▶ [TAREA A]
Localiza en el listado todas las líneas que contengan el nombre "name" y cópialas. Distingue entre mayúsculas y minúsculas.

▶ [TEXTO DE ORIGEN]
Publicada: domingo, 14 de diciembre de 2025 16:30

Pocas revelaciones en Oriente Medio (Asia Occidental) resultan tan significativas como una admisión de error en materia de inteligencia, especialmente cuando procede de un aparato que ha construido su reputación sobre una cuidada aura de omnisciencia.

Por Xavier Villar

La información, filtrada esta semana y posteriormente amplificada por la prensa internacional, según la cual Israel ha revisado sustancialmente a la baja el impacto real de sus ataques sobre el programa de misiles balísticos iraní durante la denominada “Guerra de los 12 Días” del pasado junio, trasciende con mucho la categoría de ajuste técnico.

Se trata, más bien, de un momento de claridad estratégica. La rectificación expone, quizá de manera involuntaria, que el objetivo último de aquella campaña no fue tanto la degradación material de capacidades militares concretas como la imposición de un daño más difuso y duradero, la erosión progresiva de la soberanía nacional iraní y la impugnación de su derecho efectivo a la autodefensa. En ese desplazamiento del énfasis, de lo cinético a lo estructural, reside la verdadera dimensión del episodio.

Según diversos informes, el jefe de la inteligencia militar israelí, el mayor general Shlomi Binder, comunicó al enviado estadounidense Mike Waltz que Irán conserva aproximadamente 2000 misiles balísticos pesados, una cifra prácticamente idéntica a la existente antes del conflicto. Este reconocimiento ha venido acompañado, de forma previsible, de un renovado llamamiento a Washington para que actúe contra Teherán.

La narrativa se reactiva con rapidez. El peligro persiste, la amenaza se presenta como inminente y la acción, preferiblemente delegada, se describe como inevitable. Sin embargo, esta rectificación difícilmente puede leerse como un ejercicio de honestidad analítica. Más bien constituye el último movimiento de una estrategia de largo recorrido orientada a deslegitimar y, en última instancia, neutralizar cualquier arquitectura de disuasión que los Estados situados en la periferia estratégica de Israel desarrollen para preservar su integridad territorial y su autonomía política. El objetivo último no son los silos ni los talleres de ensamblaje, sino el principio mismo de soberanía efectiva.

La Guerra de los 12 Días: Un Espejismo Estratégico y un Error de Cálculo

El conflicto de junio de 2025, breve pero de alta intensidad, fue presentado por Tel Aviv y por sus principales aliados occidentales como una operación defensiva y quirúrgica destinada a degradar de manera significativa la capacidad militar iraní, una respuesta necesaria frente a una supuesta agresión. Los comunicados iniciales, de tono marcadamente triunfalista y hoy corregidos por sus propios emisores, afirmaban daños sustanciales y un retroceso de varios años en el programa de misiles balísticos de Irán.

La revisión posterior apunta a una realidad menos favorable para ese relato. O bien las evaluaciones de inteligencia previas eran profundamente erróneas, o bien la eficacia operativa de los ataques fue limitada, o ambas cosas a la vez. En cualquiera de los casos, el episodio evidencia las limitaciones de una doctrina que presupone que la superioridad tecnológica y la acción preventiva bastan para producir resultados estratégicos duraderos sobre Estados cuya experiencia histórica ha estado marcada, precisamente, por la necesidad de resistir y adaptarse a la coerción externa.

▶ [TAREA B]
Edita el artículo sobre Irán e Israel: reescribe el tramo que comienza en "Pocas revelaciones en" y termina en "aura de omnisciencia.", cambiando "omnisciencia" por "infalibilidad".

▶ [MATERIAL PROPORCIONADO]
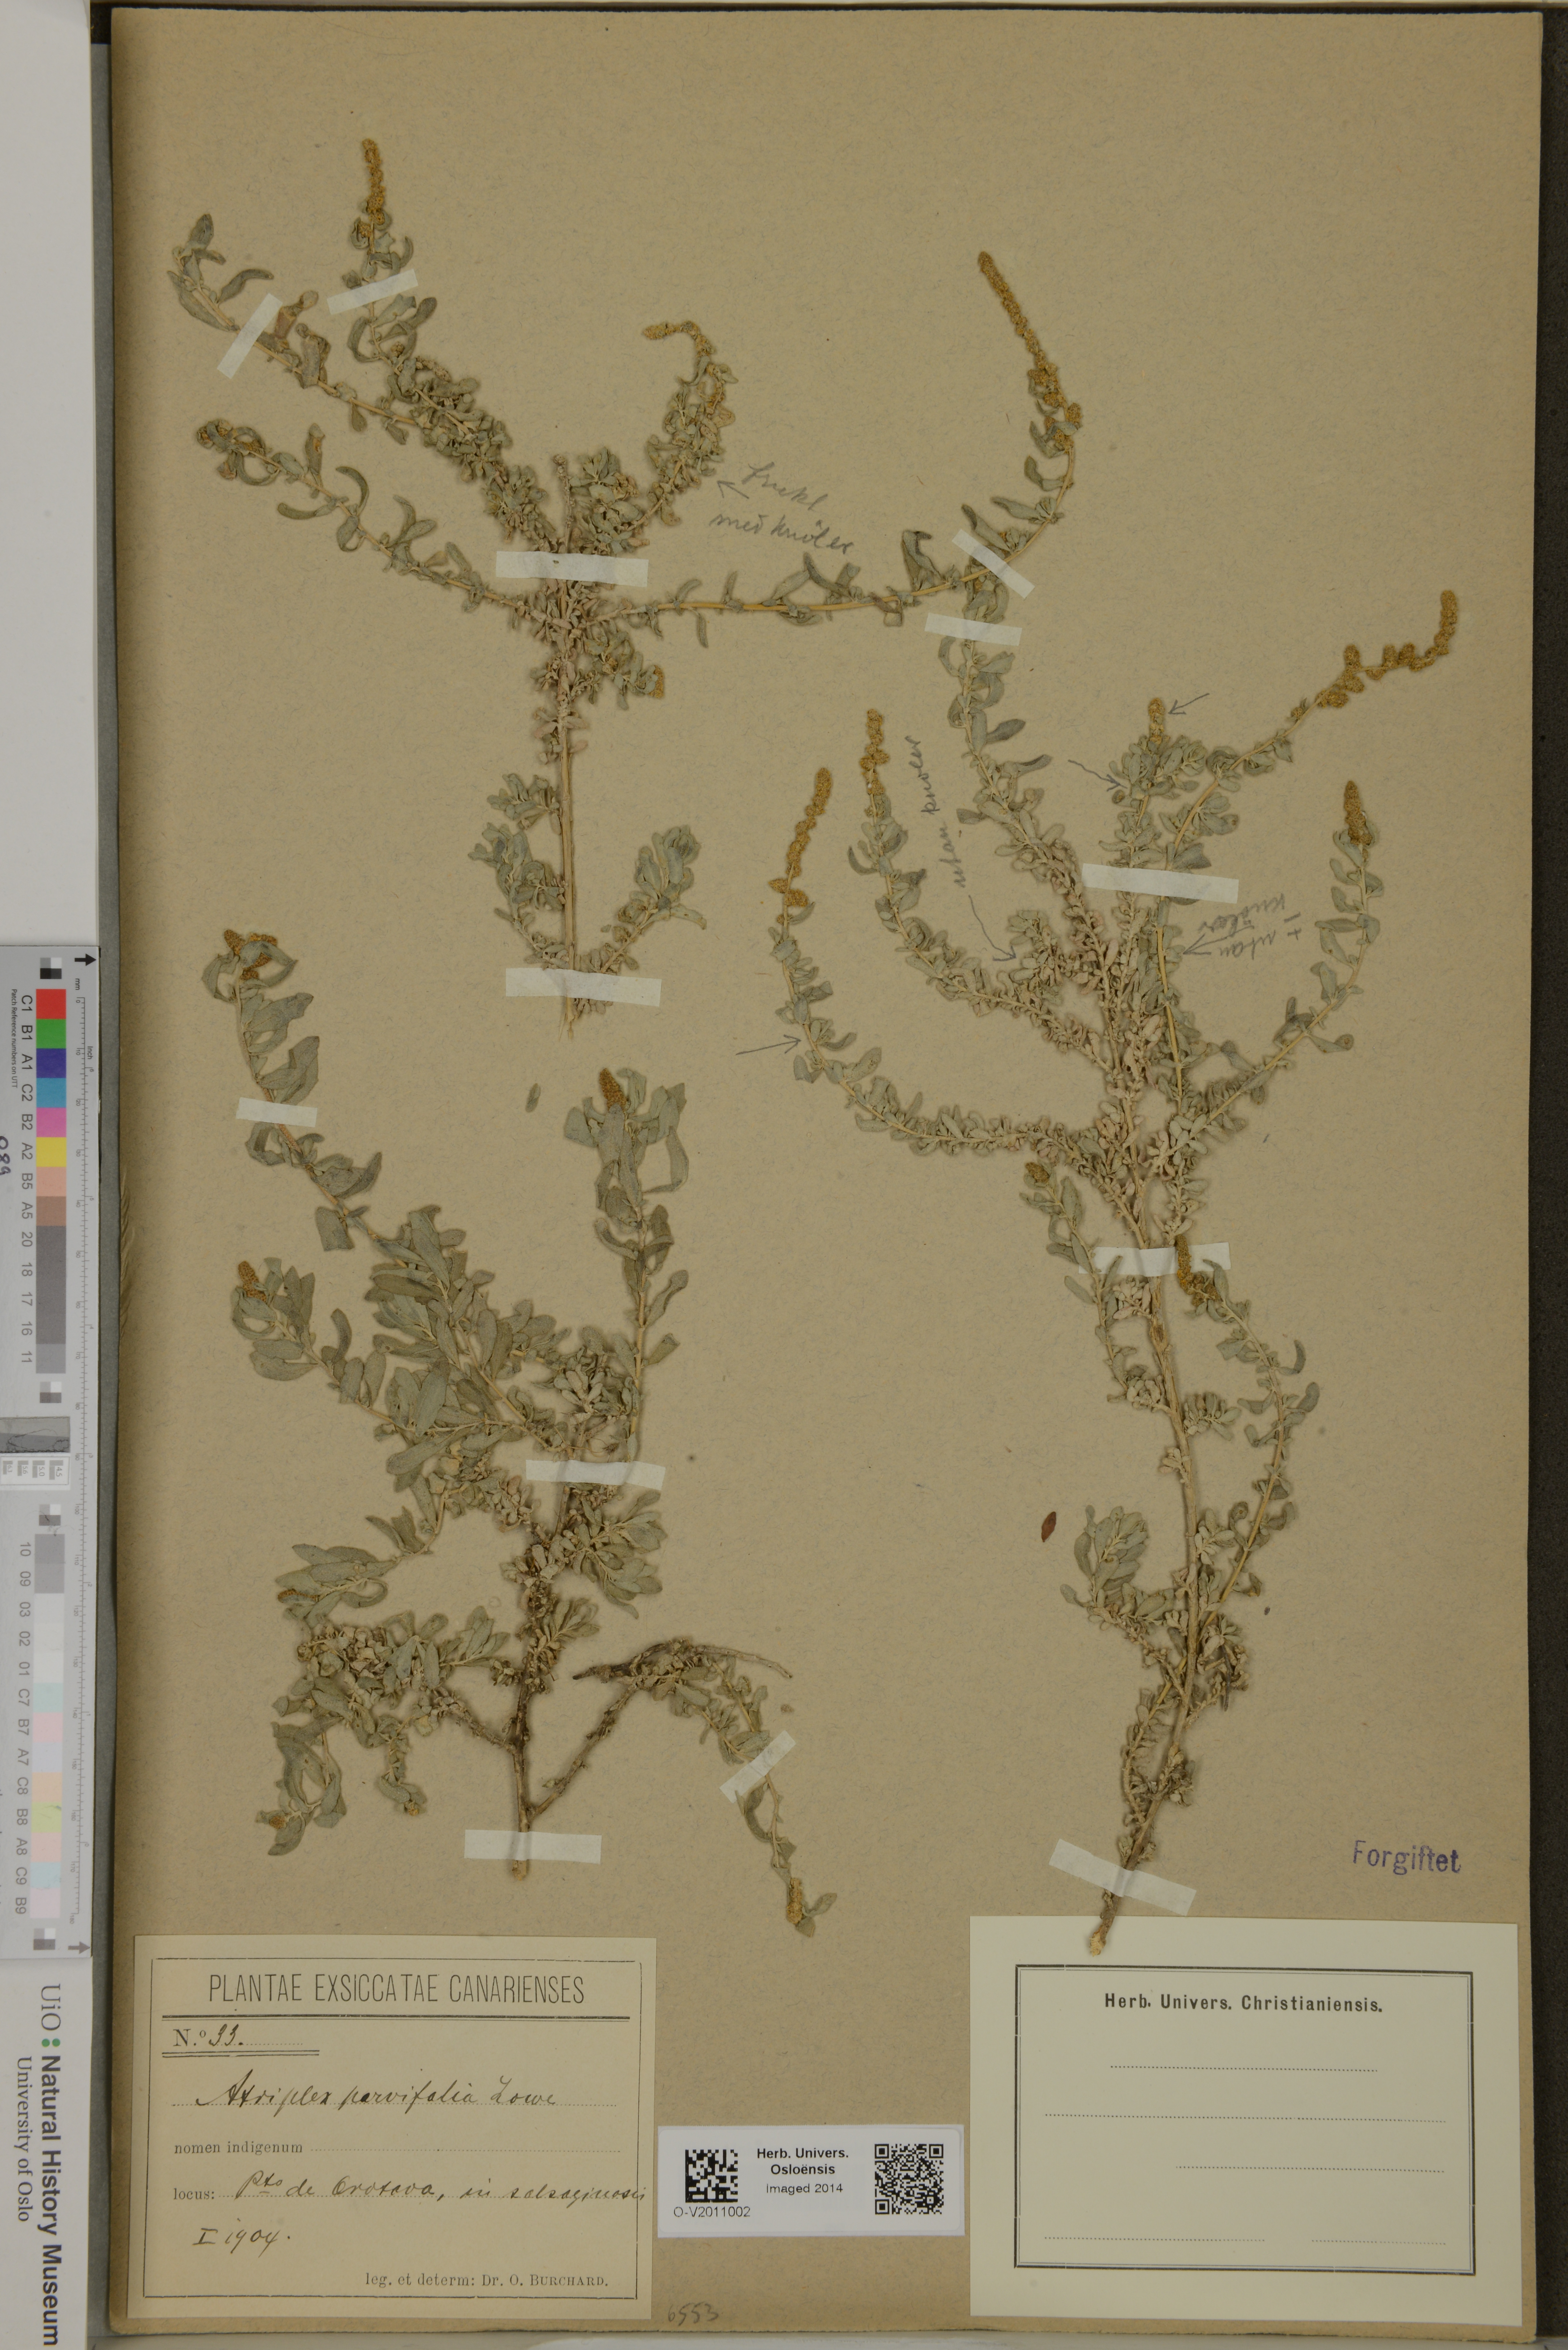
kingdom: Plantae
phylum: Tracheophyta
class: Magnoliopsida
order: Caryophyllales
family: Amaranthaceae
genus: Atriplex
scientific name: Atriplex glauca
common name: Waxy saltbush
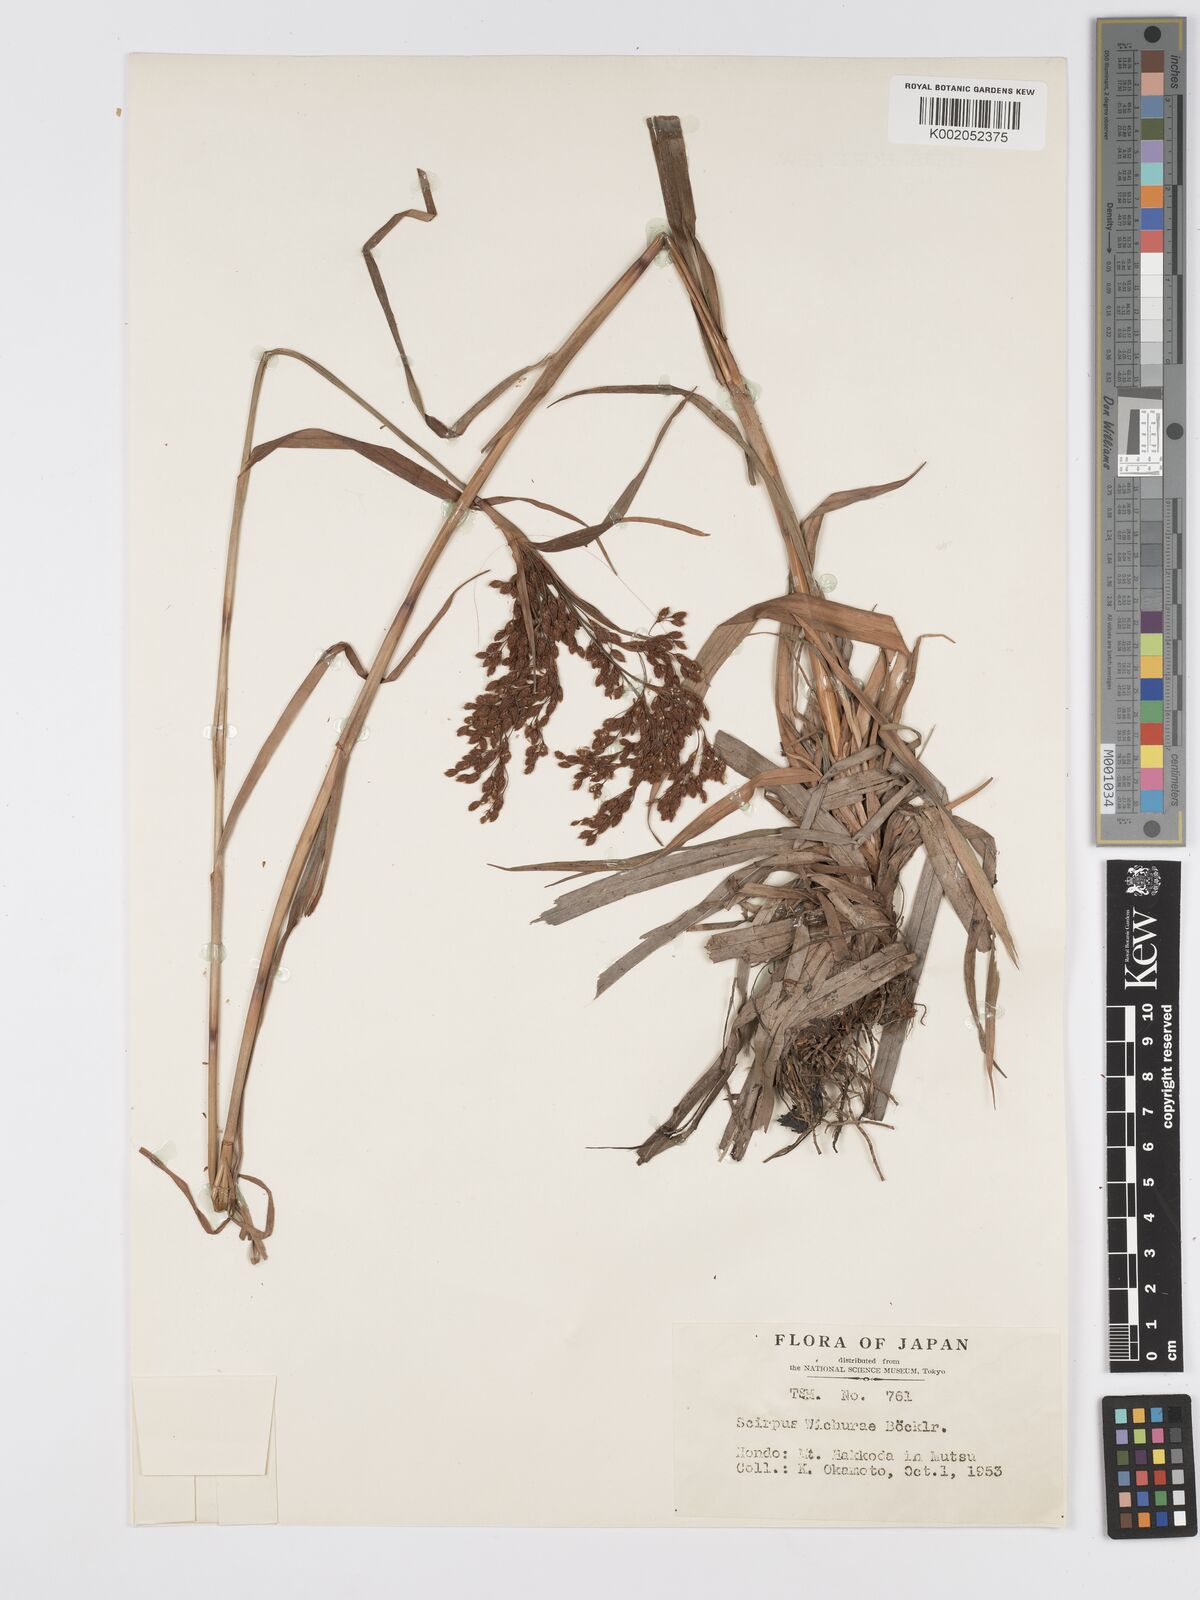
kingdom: Plantae
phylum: Tracheophyta
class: Liliopsida
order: Poales
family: Cyperaceae
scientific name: Cyperaceae
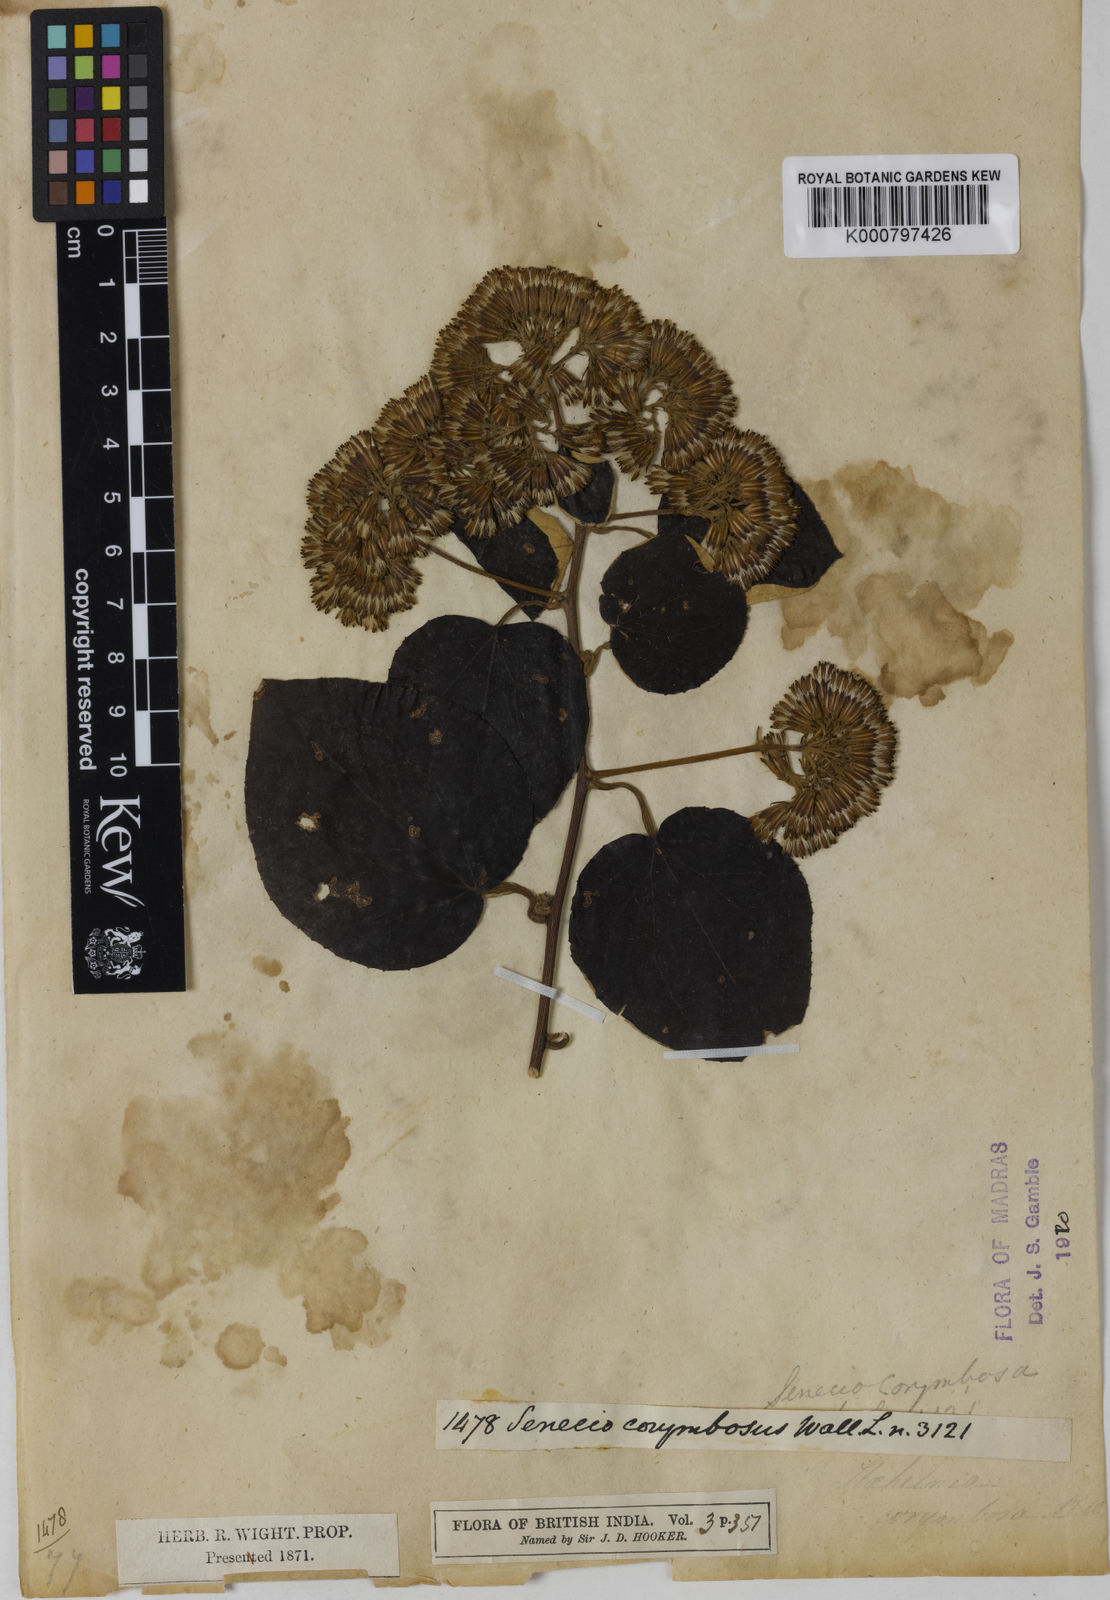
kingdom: Plantae
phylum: Tracheophyta
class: Magnoliopsida
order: Asterales
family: Asteraceae
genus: Cissampelopsis
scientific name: Cissampelopsis corymbosa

▶ [RESPUESTA FINAL A]
scientific name: Atriplex glauca
common name: Waxy saltbush
scientific name: Cyperaceae
scientific name: Cissampelopsis corymbosa

▶ [RESPUESTA FINAL B]
Pocas revelaciones en Oriente Medio (Asia Occidental) resultan tan significativas como una admisión de error en materia de inteligencia, especialmente cuando procede de un aparato que ha construido su reputación sobre una cuidada aura de infalibilidad.